-- EXERCISE AIM --
Find the line containing "Бойлы Carptoday Baits" in the listing below; reproduce it and every line after, exactly. Skip pictures.

——————————

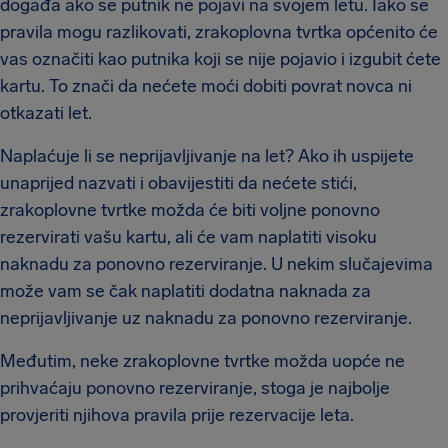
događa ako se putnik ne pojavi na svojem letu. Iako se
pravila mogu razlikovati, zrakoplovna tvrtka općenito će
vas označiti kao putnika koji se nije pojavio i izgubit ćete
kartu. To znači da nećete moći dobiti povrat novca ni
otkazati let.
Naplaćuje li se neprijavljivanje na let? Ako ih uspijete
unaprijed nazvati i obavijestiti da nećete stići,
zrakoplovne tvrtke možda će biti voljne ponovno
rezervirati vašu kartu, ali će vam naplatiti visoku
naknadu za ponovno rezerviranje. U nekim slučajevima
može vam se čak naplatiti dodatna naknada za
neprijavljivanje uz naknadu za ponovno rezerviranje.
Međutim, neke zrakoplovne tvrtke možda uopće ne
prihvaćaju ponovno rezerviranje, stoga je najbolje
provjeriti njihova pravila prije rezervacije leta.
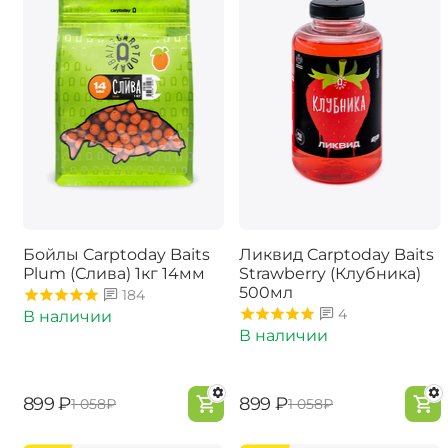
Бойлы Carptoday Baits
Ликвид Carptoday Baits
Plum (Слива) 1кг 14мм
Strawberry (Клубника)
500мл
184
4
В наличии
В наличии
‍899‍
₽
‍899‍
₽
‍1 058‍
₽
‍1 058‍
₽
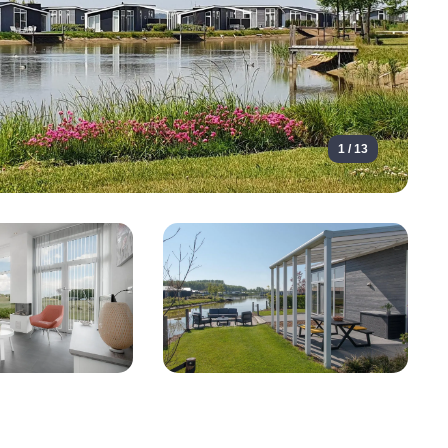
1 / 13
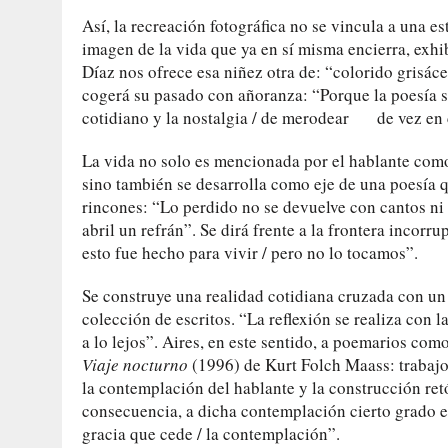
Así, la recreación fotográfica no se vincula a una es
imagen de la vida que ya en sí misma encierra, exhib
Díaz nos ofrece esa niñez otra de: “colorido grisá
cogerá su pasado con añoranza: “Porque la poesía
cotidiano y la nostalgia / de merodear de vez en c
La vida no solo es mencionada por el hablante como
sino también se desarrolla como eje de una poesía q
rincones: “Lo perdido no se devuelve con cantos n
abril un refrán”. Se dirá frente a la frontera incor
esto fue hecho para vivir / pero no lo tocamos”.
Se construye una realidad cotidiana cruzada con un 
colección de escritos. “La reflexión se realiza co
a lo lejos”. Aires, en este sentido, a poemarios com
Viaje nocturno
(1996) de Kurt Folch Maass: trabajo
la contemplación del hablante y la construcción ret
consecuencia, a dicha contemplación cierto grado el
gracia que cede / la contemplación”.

——————————

-- TASK RESPONSE --
Бойлы Carptoday Baits
Ликвид Carptoday Baits
Plum (Слива) 1кг 14мм
Strawberry (Клубника)
500мл
184
4
В наличии
В наличии
‍899‍
₽
‍899‍
₽
‍1 058‍
₽
‍1 058‍
₽
1 / 13
Así, la recreación fotográfica no se vincula a una es
imagen de la vida que ya en sí misma encierra, exhib
Díaz nos ofrece esa niñez otra de: “colorido grisá
cogerá su pasado con añoranza: “Porque la poesía
cotidiano y la nostalgia / de merodear de vez en c
La vida no solo es mencionada por el hablante como
sino también se desarrolla como eje de una poesía q
rincones: “Lo perdido no se devuelve con cantos n
abril un refrán”. Se dirá frente a la frontera incor
esto fue hecho para vivir / pero no lo tocamos”.
Se construye una realidad cotidiana cruzada con un 
colección de escritos. “La reflexión se realiza co
a lo lejos”. Aires, en este sentido, a poemarios com
Viaje nocturno
(1996) de Kurt Folch Maass: trabajo
la contemplación del hablante y la construcción ret
consecuencia, a dicha contemplación cierto grado el
gracia que cede / la contemplación”.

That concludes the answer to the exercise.